[Opening STUDY MATERIAL section]
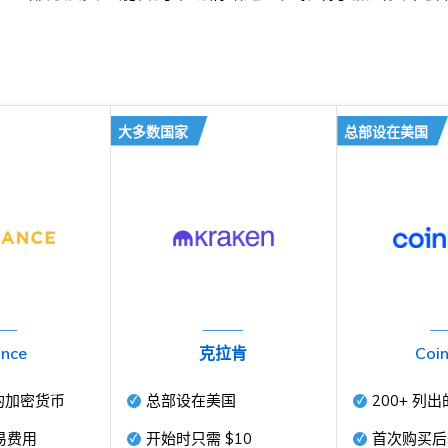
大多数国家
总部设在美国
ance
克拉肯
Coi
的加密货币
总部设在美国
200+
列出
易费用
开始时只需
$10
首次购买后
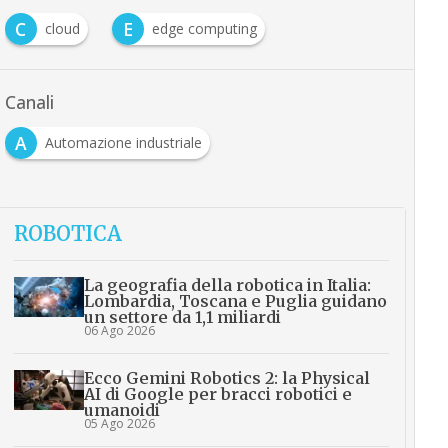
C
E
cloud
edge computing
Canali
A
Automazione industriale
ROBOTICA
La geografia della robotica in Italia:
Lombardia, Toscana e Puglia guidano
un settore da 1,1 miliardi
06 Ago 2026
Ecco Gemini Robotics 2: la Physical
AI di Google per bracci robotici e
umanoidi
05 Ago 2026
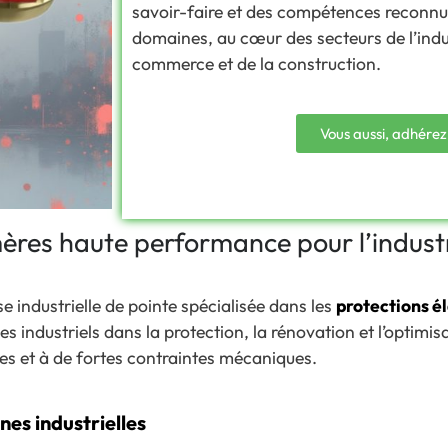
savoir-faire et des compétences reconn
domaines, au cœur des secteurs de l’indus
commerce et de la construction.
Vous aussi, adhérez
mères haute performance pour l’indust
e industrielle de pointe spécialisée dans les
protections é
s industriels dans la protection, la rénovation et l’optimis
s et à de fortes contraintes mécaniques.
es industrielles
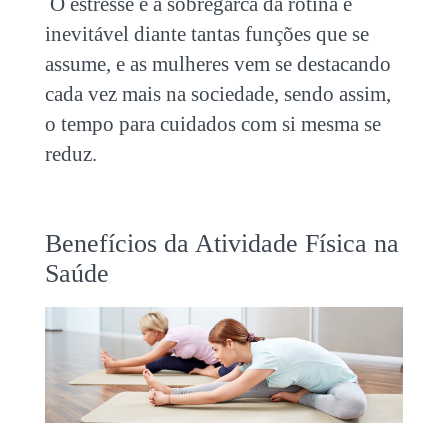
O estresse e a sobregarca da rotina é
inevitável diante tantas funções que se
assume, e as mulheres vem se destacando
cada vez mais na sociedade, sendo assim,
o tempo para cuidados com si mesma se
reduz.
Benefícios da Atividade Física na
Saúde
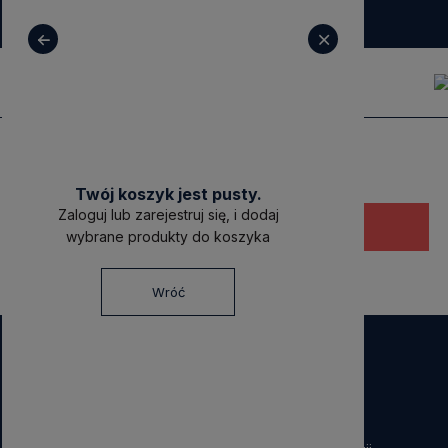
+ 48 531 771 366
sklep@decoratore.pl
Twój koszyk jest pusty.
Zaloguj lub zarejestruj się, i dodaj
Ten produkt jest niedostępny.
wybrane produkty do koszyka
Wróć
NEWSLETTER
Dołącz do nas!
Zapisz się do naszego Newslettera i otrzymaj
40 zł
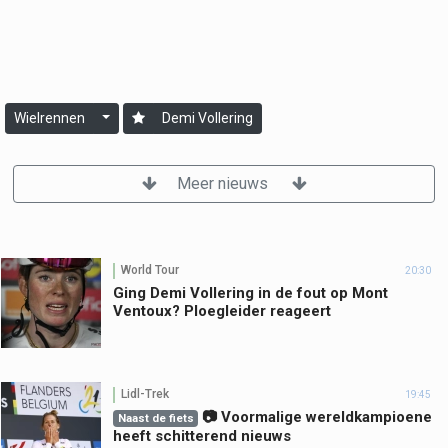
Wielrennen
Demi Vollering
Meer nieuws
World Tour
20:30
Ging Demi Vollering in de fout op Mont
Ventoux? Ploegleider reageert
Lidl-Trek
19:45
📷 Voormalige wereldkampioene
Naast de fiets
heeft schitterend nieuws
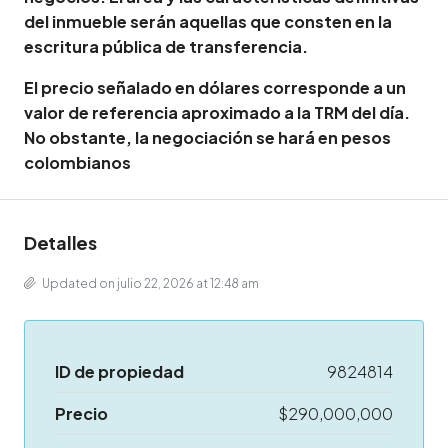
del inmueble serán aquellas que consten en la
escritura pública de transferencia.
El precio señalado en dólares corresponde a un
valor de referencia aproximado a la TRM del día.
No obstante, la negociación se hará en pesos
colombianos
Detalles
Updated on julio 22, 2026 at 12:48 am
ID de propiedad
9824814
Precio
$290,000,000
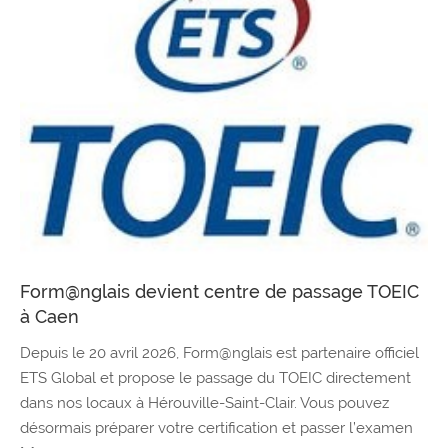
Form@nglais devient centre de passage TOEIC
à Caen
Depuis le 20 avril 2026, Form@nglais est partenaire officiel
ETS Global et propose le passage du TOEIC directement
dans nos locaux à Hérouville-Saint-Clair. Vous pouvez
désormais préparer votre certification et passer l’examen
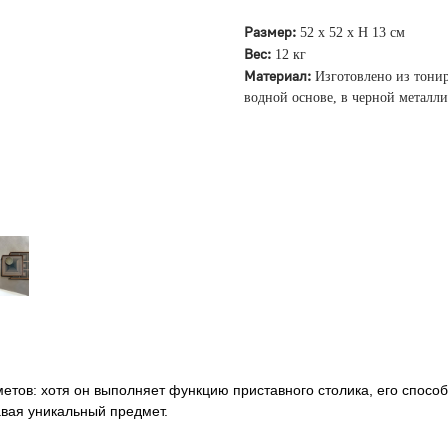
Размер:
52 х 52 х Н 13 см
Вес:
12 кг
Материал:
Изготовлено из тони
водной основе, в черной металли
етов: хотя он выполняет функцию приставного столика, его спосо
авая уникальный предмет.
[Closing STUDY MATERIAL section]
WHAT IS EXPECTED:
Set down the data above exactly as written. Omit the pictures.

ANSWER TO THE EXERCISE:
大多数国家
总部设在美国
ance
克拉肯
Coi
的加密货币
总部设在美国
200+
列出
易费用
开始时只需
$10
首次购买后
C
E
cloud
edge computing
Canali
A
Automazione industriale
ROBOTICA
La geografia della robotica in Italia:
Lombardia, Toscana e Puglia guidano
un settore da 1,1 miliardi
06 Ago 2026
Ecco Gemini Robotics 2: la Physical
AI di Google per bracci robotici e
umanoidi
05 Ago 2026
savoir-faire et des compétences reconn
domaines, au cœur des secteurs de l’indus
commerce et de la construction.
Vous aussi, adhérez
mères haute performance pour l’indust
e industrielle de pointe spécialisée dans les
protections é
s industriels dans la protection, la rénovation et l’optimis
s et à de fortes contraintes mécaniques.
es industrielles
O estresse e a sobregarca da rotina é
inevitável diante tantas funções que se
assume, e as mulheres vem se destacando
cada vez mais na sociedade, sendo assim,
o tempo para cuidados com si mesma se
reduz.
Benefícios da Atividade Física na
Saúde
+ 48 531 771 366
sklep@decoratore.pl
Twój koszyk jest pusty.
Zaloguj lub zarejestruj się, i dodaj
Ten produkt jest niedostępny.
wybrane produkty do koszyka
Wróć
NEWSLETTER
Dołącz do nas!
Zapisz się do naszego Newslettera i otrzymaj
40 zł
Wielrennen
Demi Vollering
Meer nieuws
World Tour
20:30
Ging Demi Vollering in de fout op Mont
Ventoux? Ploegleider reageert
Lidl-Trek
19:45
📷 Voormalige wereldkampioene
Naast de fiets
heeft schitterend nieuws
del inmueble serán aquellas que consten en la
escritura pública de transferencia.
El precio señalado en dólares corresponde a un
valor de referencia aproximado a la TRM del día.
No obstante, la negociación se hará en pesos
colombianos
Detalles
Updated on julio 22, 2026 at 12:48 am
ID de propiedad
9824814
Precio
$290,000,000
Form@nglais devient centre de passage TOEIC
à Caen
Depuis le 20 avril 2026, Form@nglais est partenaire officiel
ETS Global et propose le passage du TOEIC directement
dans nos locaux à Hérouville-Saint-Clair. Vous pouvez
désormais préparer votre certification et passer l’examen
Размер:
52 х 52 х Н 13 см
Вес:
12 кг
Материал:
Изготовлено из тони
водной основе, в черной металли
етов: хотя он выполняет функцию приставного столика, его спосо
авая уникальный предмет.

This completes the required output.